Por Gustavo Vélez, mxy
1.- “Mientras estaban allí, le llegó a María el tiempo del parto y dio a luz a su primogénito… porque no tenían sitio en la posada”. San Lucas, Cáp. 2. Apenas un adverbio: “Mientras estaban allí, a María le llegó el tiempo del parto”. El evangelista indica así a Belén. Y en Belén una gruta, donde los pastores del contorno se guarecían con algunos ganados.
Después nosotros hemos embellecido todos los pesebres del mundo, revistiéndolos de coloridos adornos.
“Porque no tenían sitio en la posada”, continúa san Lucas. Martín Descalzo describe el “khan” oriental de ayer y aún de hoy, como un patio cuadrado, rodeado de altos muros. En el centro solía haber una cisterna, en torno a la cual se amontonaban camellos, asnos y ovejas. Los viajeros, acostumbrados a la intemperie en muchas circunstancias, dormían en cobertizos, o bien campo raso.
2.- Es de suponer que José tenía en Belén amigos y parientes. Pero con motivo del censo, las casas de familia y aun los albergues estarían al tope.

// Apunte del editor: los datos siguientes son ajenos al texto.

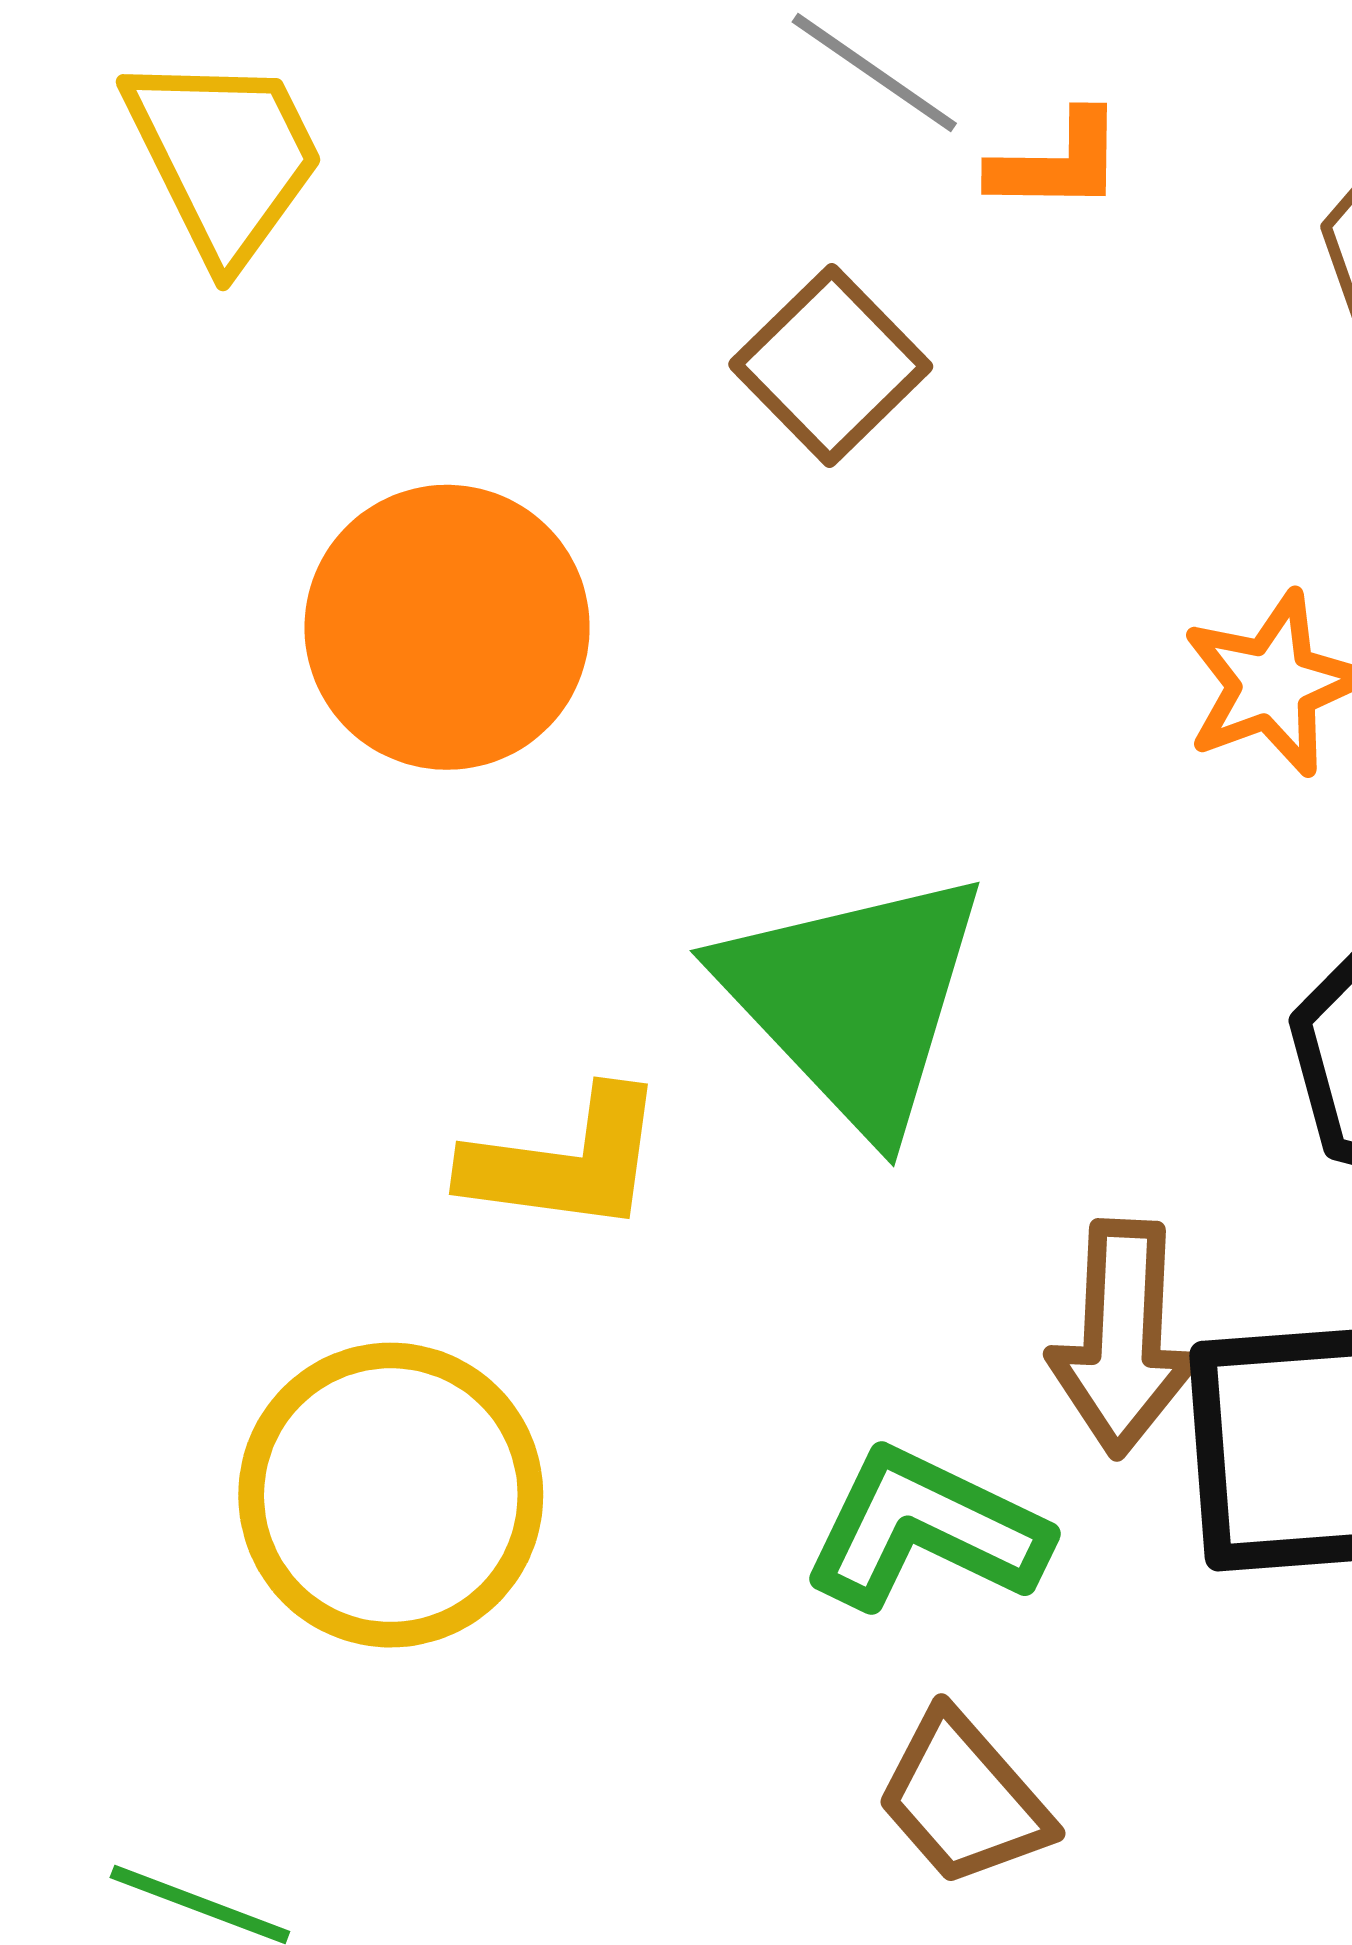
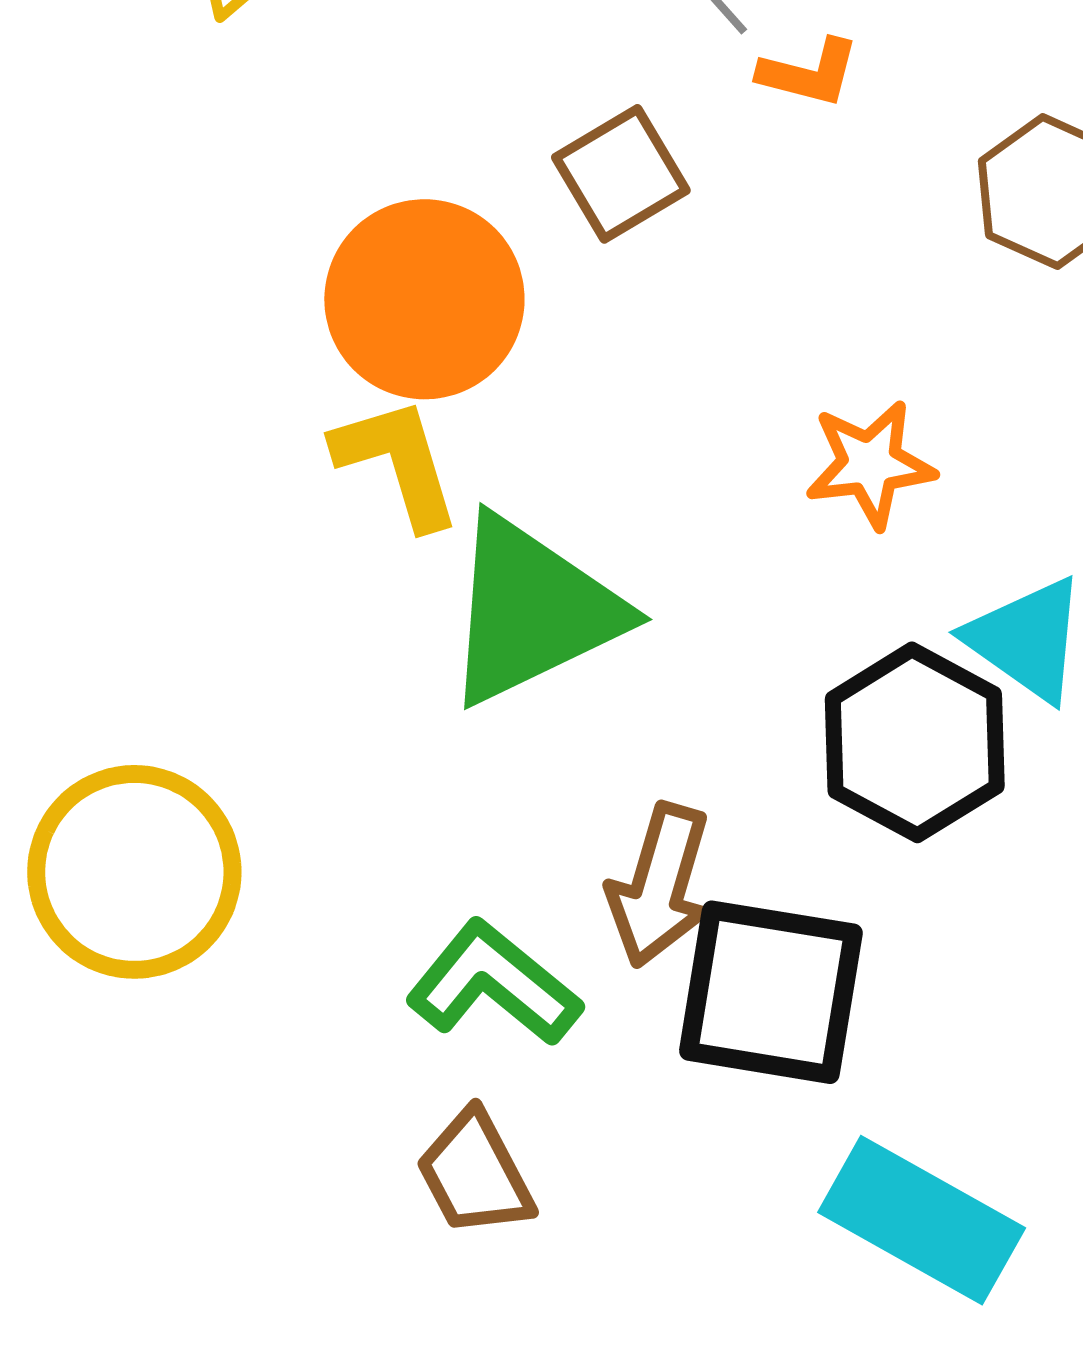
orange circle: (447, 627) -> (424, 299), moved
green triangle: (854, 1000) -> (532, 611), turned 34
yellow L-shape: (565, 1161) -> (397, 462), moved, turned -128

Espacio siempre había en las posadas orientales para uno o más huéspedes. Sitio físico sí, pero María y José buscaban ante todo privacidad y silencio. Entonces allí, sobre un reducido espacio geográfico, se cruzaron el paralelo de nuestra pequeñez y el meridiano de la infinita bondad de Dios. Diversas tradiciones adornaron este episodio, señalando que la pareja nazaretana, mendigaba hospedaje de puerta en puerta y era rechazada con insultos. Que los tomaron por maleantes entre tantos forasteros que atiborraban el poblado. De allí nació la piadosa práctica de “Las Posadas”, donde se ora y se consideran las incomodidades de José y María en aquel trance. Comparando a la vez, la actitud de los habitantes de Belén con nuestras fallas ante el amor de Cristo.